There are gay photographers with brutish chauffeurs, spivvish newspaper reporters, bogus mystics, venal and self-serving dons, at least one preposterous policeman - 'Sergeant Percy St Clair, a fading cherub with the movements of (a) male dancer from a ballet chorus' - and various other grotesques. There are also a good many cutting remarks made about Cambridge (Cranston studied at London University and Oxford) and some amusing juxtapositions (a clue in one book is the dust-jacket of a 'monumentally scholarly' Introduction to Spinoza being used to veil an explicitly pornographic novel).

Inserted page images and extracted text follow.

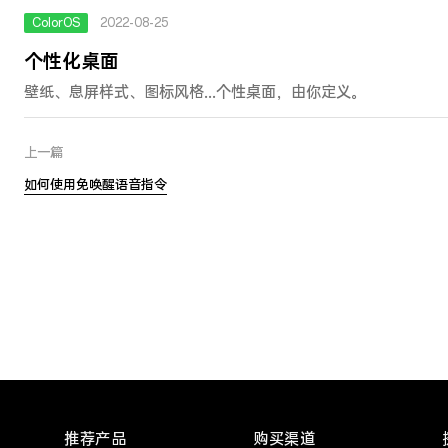
ColorOS
2022-08-25
个性化桌面
壁纸、息屏样式、图标风格...个性桌面，由你定义。
上一篇
如何使用免唤醒语音指令
推荐产品
购买渠道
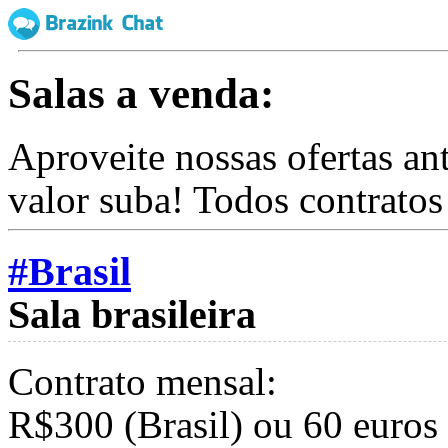
Salas a venda:
Aproveite nossas ofertas an
valor suba! Todos contrato
#Brasil
Sala brasileira
Contrato mensal:
R$300 (Brasil) ou 60 euros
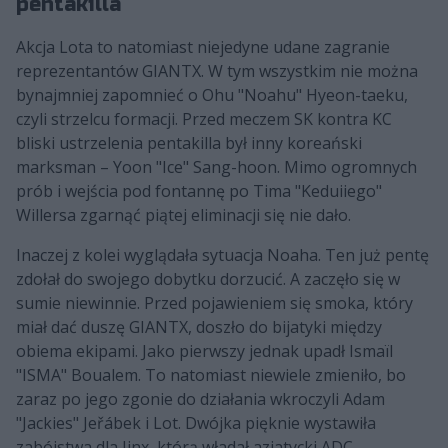
pentakilla
Akcja Lota to natomiast niejedyne udane zagranie
reprezentantów GIANTX. W tym wszystkim nie można
bynajmniej zapomnieć o Ohu "Noahu" Hyeon-taeku,
czyli strzelcu formacji. Przed meczem SK kontra KC
bliski ustrzelenia pentakilla był inny koreański
marksman – Yoon "Ice" Sang-hoon. Mimo ogromnych
prób i wejścia pod fontannę po Tima "Keduiiego"
Willersa zgarnąć piątej eliminacji się nie dało.
Inaczej z kolei wyglądała sytuacja Noaha. Ten już pentę
zdołał do swojego dobytku dorzucić. A zaczęło się w
sumie niewinnie. Przed pojawieniem się smoka, który
miał dać duszę GIANTX, doszło do bijatyki między
obiema ekipami. Jako pierwszy jednak upadł Ismaïl
"ISMA" Boualem. To natomiast niewiele zmieniło, bo
zaraz po jego zgonie do działania wkroczyli Adam
"Jackies" Jeřábek i Lot. Dwójka pięknie wystawiła
zabójstwa dla Jinx, którą władał azjatycki ADC.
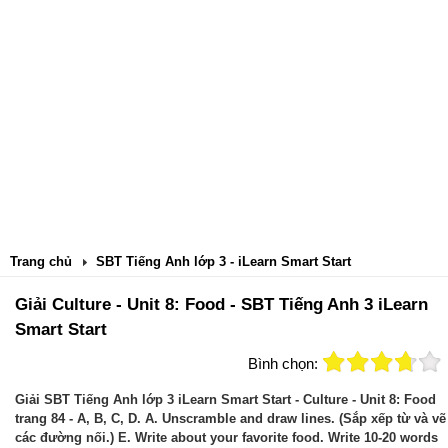
Trang chủ
SBT Tiếng Anh lớp 3 - iLearn Smart Start
Giải Culture - Unit 8: Food - SBT Tiếng Anh 3 iLearn
Smart Start
Bình chọn:
Giải SBT Tiếng Anh lớp 3 iLearn Smart Start - Culture - Unit 8: Food
trang 84 - A, B, C, D. A. Unscramble and draw lines. (Sắp xếp từ và vẽ
các đường nối.) E. Write about your favorite food. Write 10-20 words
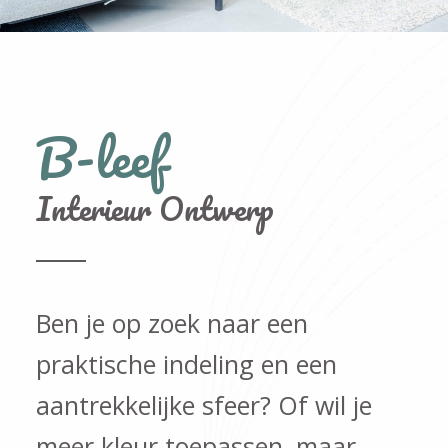
B-leef
Interieur Ontwerp
Ben je op zoek naar een
praktische indeling en een
aantrekkelijke sfeer? Of wil je
meer kleur toepassen, maar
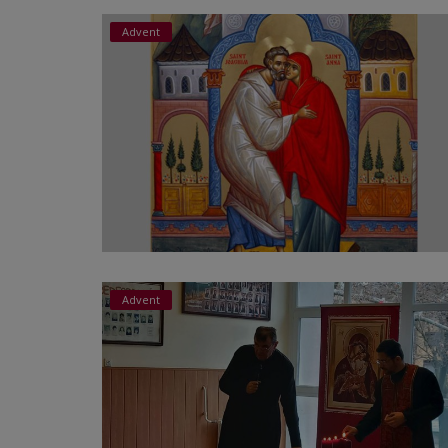
Advent
Advent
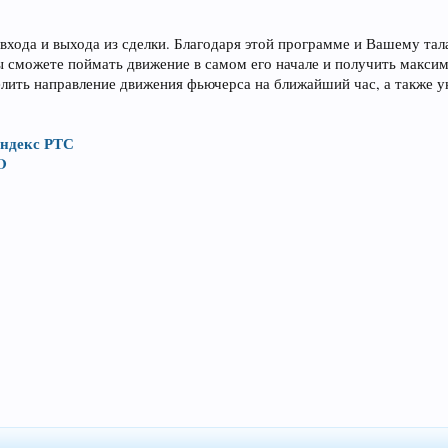
 входа и выхода из сделки. Благодаря этой программе и Вашему та
сможете поймать движение в самом его начале и получить макси
ить направление движения фьючерса на ближайший час, а также ук
индекс РТС
D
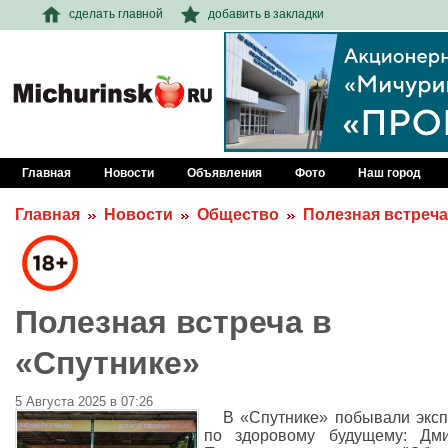
сделать главной
добавить в закладки
Главная
Новости
Объявления
Фото
Наш город
Главная
Новости
Общество
Полезная встреча
Полезная встреча в
«Спутнике»
5 Августа 2025 в 07:26
В «Спутнике» побывали экс
по здоровому будущему: Дми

The solution to Tomorrow We'll Be Sober rather cleverly revolves around a confusion over old London telephone exchanges (MUS for Musuem, TUD for Tudor, HAM for Hampstead, and so on) and the murderer (a weak character) is shown to have been subconsciously though innocently persuaded to do the fell deed by an obsessive psychologist; while in Philosopher's Hemlock the murderer destroys (rat- bait in the egg mayonnaise) the wrong victim. Irony abounds.

Why Cranston wrote no more genre fiction is a puzzle. He clearly enjoyed putting his friends through fictional hoops. One possible clue is his publisher. John Westhouse was a shoestring-run firm with a small and distinctly idiosyncratic list of authors, including Gerald Verner, the arch-plagiarist of the 20th century (possibly the only man since 'the abominable Curll' actually to make a living out of literary piracy), and the poet Ruthven Todd, who, when desperate for money, wrote (as 'RT Campbell') 10 books, of which to this day only six have ever been seen. Probably the experience of writing for such a ramshackle concern put Cranston off writing detective stories for life. A pity.